Viele seien allerdings auch der Ansicht, dass Einwanderer die kulturelle Vielfalt förderten. „Interessanterweise haben jüngere und gebildetere Befragte eine positivere Einstellung zu Einwanderern und Ausländern. Eingebürgerte Bürger und Personen mit ständigem Wohnsitz hatten ebenfalls eine positivere Einstellung zu Einwanderern und Einwanderung. Die Einwohner Singapurs sind im Allgemeinen offen für Vielfalt und erkennen die Vorteile der Einwanderung an“, ergänzt der Migrationsexperte.

Gespeicherte Datensatzeinträge
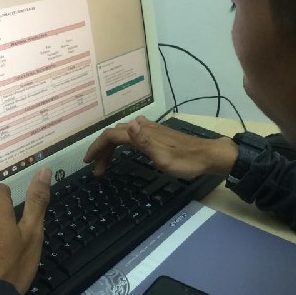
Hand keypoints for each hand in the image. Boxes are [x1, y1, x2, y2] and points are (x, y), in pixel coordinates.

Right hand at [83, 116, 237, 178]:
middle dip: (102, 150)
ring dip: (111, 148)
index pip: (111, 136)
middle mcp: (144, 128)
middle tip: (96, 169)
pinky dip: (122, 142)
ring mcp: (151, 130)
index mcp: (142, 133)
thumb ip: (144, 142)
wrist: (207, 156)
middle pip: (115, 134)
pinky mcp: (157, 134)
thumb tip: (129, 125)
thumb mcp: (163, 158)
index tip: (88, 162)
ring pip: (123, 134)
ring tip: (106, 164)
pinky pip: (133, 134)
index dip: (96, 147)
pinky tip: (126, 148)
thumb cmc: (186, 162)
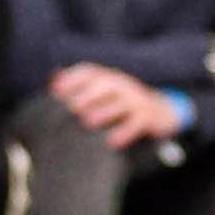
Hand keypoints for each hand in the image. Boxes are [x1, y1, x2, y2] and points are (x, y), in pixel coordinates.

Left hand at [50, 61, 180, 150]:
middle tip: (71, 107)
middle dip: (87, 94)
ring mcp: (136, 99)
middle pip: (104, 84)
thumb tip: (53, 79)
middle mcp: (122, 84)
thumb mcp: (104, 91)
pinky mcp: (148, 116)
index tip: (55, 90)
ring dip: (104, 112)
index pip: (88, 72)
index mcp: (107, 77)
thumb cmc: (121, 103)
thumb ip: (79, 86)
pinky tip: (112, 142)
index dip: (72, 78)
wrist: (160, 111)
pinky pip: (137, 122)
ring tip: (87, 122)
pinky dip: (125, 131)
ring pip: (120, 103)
* * *
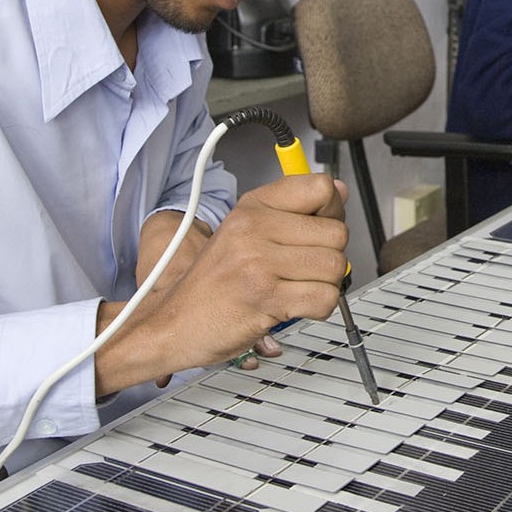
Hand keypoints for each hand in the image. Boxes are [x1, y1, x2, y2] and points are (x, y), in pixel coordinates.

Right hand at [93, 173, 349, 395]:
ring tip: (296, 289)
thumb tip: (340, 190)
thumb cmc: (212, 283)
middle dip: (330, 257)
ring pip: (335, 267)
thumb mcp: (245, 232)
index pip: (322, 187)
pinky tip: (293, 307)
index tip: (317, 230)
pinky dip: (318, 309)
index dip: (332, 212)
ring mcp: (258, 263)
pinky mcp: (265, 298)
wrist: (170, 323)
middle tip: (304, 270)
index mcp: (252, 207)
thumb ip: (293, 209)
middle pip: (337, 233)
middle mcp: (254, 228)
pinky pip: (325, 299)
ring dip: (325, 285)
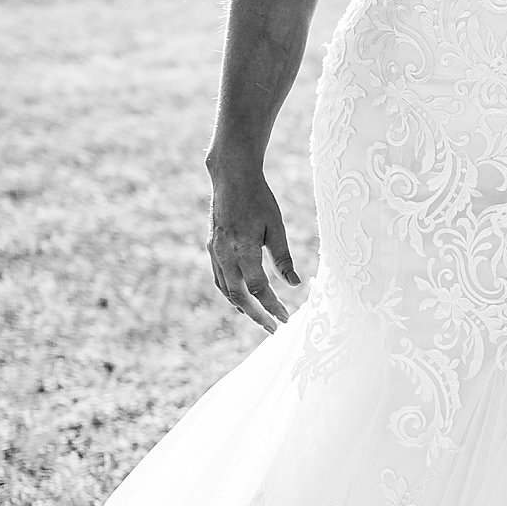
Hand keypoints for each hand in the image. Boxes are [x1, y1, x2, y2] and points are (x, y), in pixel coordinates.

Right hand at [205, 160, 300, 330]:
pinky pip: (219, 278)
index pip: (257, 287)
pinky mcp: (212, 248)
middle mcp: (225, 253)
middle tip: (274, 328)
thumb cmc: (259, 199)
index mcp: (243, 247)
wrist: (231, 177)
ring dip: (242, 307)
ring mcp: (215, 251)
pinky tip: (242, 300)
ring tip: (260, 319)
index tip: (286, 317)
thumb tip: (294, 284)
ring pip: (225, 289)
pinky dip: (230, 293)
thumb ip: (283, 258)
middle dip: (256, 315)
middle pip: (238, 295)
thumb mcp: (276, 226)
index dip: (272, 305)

ARBEITSANWEISUNGEN →
[a] Ändern Sie im Textauszug über die Haltung zur Einwanderung in Singapur alles von „Viele seien allerdings“ bis hinab zu „ergänzt der Migrationsexperte.“ ab, indem Sie „Migrationsexperte“ durch „Fachmann für Migration“ ersetzen, und geben Sie diesen Abschnitt so wieder.
[b] Führen Sie den Textauszug über die Haltung zur Einwanderung in Singapur nach seinem letzten Satz weiter.
Die Datensätze haben mit dem Textauszug nichts zu tun.

ANTWORTEN NACH AUFGABEN →
[a]
Viele seien allerdings auch der Ansicht, dass Einwanderer die kulturelle Vielfalt förderten. „Interessanterweise haben jüngere und gebildetere Befragte eine positivere Einstellung zu Einwanderern und Ausländern. Eingebürgerte Bürger und Personen mit ständigem Wohnsitz hatten ebenfalls eine positivere Einstellung zu Einwanderern und Einwanderung. Die Einwohner Singapurs sind im Allgemeinen offen für Vielfalt und erkennen die Vorteile der Einwanderung an“, ergänzt der Fachmann für Migration.

[b]
Hintergrund

ACMI kümmere sich in Singapur um Migranten, und zwar unabhängig von ihrer Nationalität, Ethnie, Sprache oder Herkunft. „Unser Ziel ist es, Botschafter des Guten Hirten zu sein und alle Migranten in Singapur willkommen zu heißen, zu schützen, zu integrieren und zu bereichern“, erläutert Jacob Soo weiter. Dazu gehörten psycho-emotionale und spirituelle Bildung, Fallmanagement, Beratung und Bildungspartnerschaften. Dabei arbeite man eng mit Kirchengemeinden und kommunalen Partnern zusammen.

 

Interview: Claudia Torres, Vatican News, Singapur

 

(Vatican news – pr)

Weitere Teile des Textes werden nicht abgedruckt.